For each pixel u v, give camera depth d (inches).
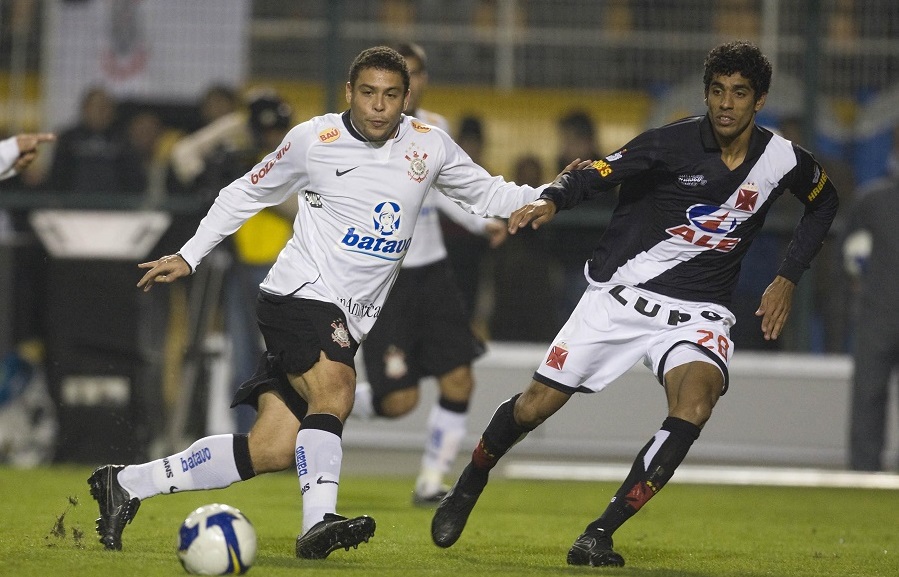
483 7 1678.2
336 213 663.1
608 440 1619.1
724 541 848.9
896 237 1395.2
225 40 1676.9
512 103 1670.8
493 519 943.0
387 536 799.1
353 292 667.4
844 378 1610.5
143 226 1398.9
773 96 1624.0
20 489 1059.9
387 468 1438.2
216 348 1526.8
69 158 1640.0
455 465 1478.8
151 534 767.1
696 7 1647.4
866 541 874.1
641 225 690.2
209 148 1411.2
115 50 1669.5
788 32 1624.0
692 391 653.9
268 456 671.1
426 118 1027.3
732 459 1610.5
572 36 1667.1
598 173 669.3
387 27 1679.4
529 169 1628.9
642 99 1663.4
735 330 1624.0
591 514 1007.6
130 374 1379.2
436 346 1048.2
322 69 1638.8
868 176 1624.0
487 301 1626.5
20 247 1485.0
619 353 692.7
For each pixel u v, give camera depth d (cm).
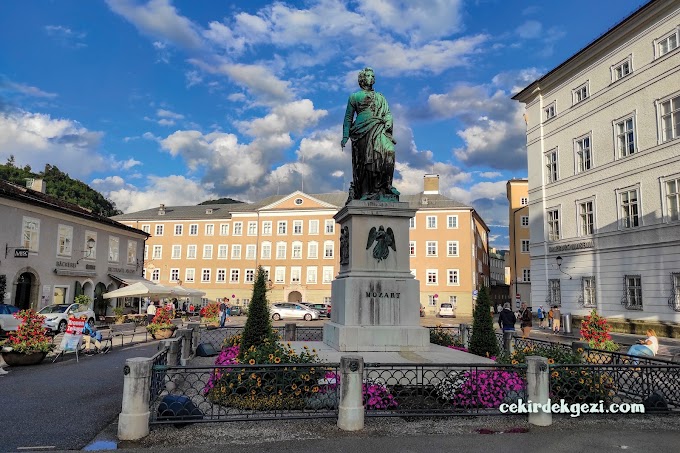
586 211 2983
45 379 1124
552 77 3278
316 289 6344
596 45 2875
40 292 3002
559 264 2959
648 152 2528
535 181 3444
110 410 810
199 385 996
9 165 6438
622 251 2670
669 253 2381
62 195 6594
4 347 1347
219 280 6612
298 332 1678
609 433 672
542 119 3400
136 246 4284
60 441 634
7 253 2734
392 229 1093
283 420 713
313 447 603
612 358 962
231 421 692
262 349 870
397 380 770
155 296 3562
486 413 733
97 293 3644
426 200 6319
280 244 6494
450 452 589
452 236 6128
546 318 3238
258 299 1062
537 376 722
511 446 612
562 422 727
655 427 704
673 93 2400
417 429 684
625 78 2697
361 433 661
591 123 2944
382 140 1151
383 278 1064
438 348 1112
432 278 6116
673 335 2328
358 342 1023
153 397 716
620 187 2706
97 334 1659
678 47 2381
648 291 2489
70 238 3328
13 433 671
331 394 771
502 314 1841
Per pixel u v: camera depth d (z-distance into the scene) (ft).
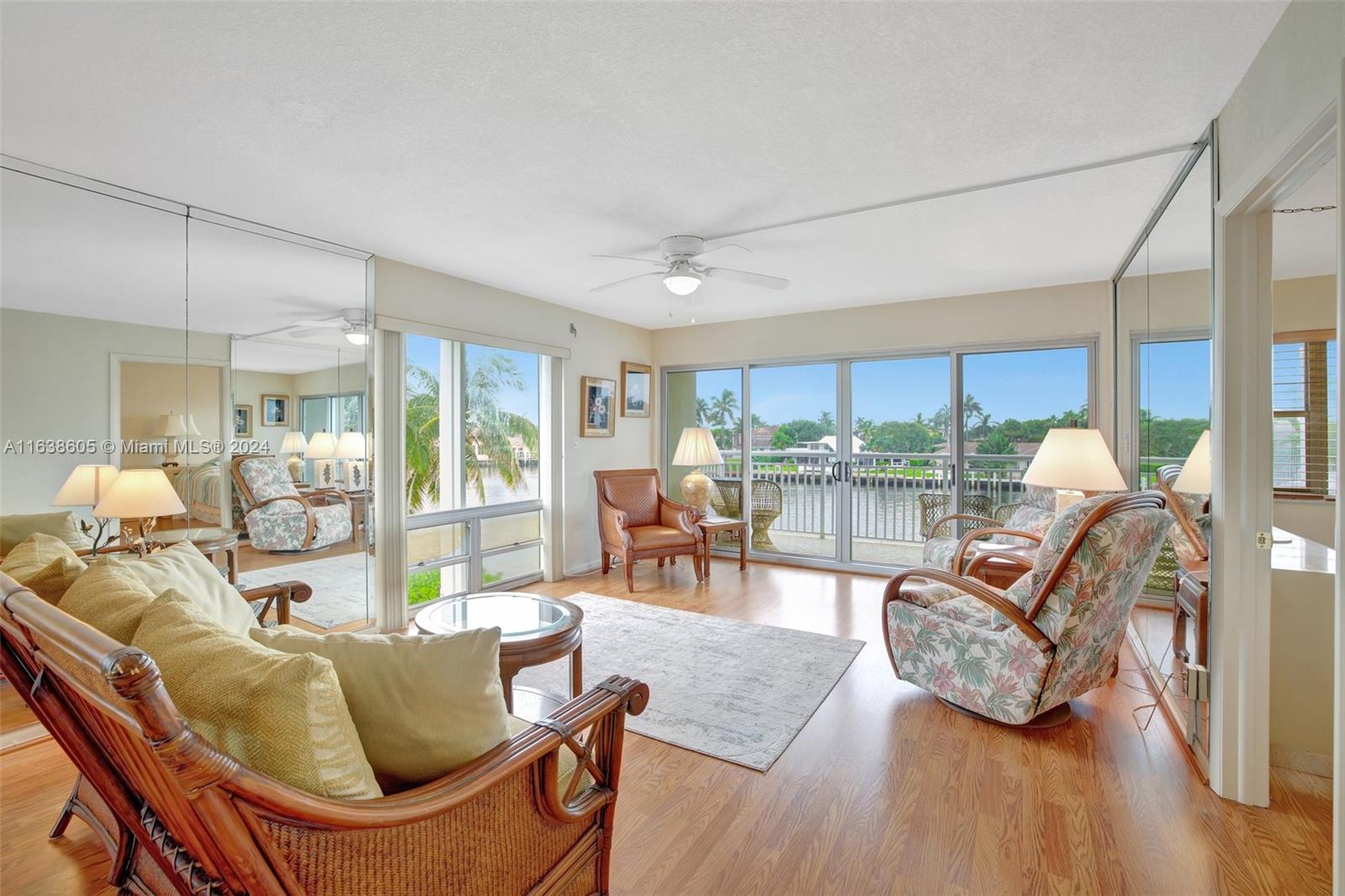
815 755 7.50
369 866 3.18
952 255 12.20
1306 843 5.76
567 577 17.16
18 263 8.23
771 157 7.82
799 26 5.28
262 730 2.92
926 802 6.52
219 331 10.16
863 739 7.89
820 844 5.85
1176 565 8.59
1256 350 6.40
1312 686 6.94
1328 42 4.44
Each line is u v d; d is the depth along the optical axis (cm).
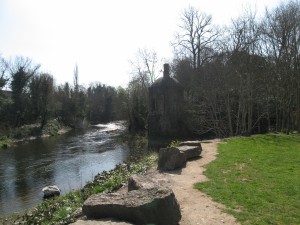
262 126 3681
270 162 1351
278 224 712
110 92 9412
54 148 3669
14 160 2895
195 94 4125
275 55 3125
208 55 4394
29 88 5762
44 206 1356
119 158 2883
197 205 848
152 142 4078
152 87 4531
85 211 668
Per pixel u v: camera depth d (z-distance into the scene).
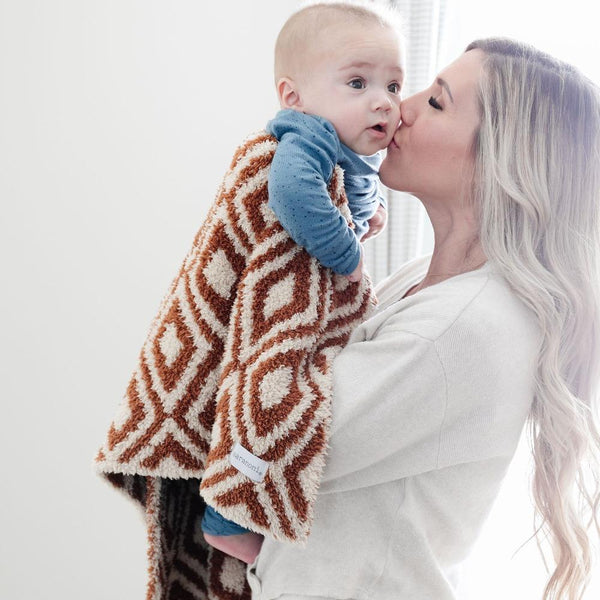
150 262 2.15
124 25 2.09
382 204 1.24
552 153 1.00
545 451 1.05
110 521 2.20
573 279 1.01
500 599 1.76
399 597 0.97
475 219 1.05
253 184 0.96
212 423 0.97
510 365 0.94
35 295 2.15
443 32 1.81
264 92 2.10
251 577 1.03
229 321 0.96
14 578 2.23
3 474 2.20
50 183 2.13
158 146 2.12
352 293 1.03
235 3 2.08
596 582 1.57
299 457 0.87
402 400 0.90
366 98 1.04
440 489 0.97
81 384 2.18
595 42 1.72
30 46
◇ ◇ ◇ ◇ ◇ ◇ ◇
EXERCISE BRIEF - Write out exactly the lines that begin at the one containing "552 153 1.00" and continue through the last line of the data, and only those.

REPLY -
552 153 1.00
545 451 1.05
110 521 2.20
573 279 1.01
500 599 1.76
399 597 0.97
475 219 1.05
253 184 0.96
212 423 0.97
510 365 0.94
35 295 2.15
443 32 1.81
264 92 2.10
251 577 1.03
229 321 0.96
14 578 2.23
3 474 2.20
50 183 2.13
158 146 2.12
352 293 1.03
235 3 2.08
596 582 1.57
299 457 0.87
402 400 0.90
366 98 1.04
440 489 0.97
81 384 2.18
595 42 1.72
30 46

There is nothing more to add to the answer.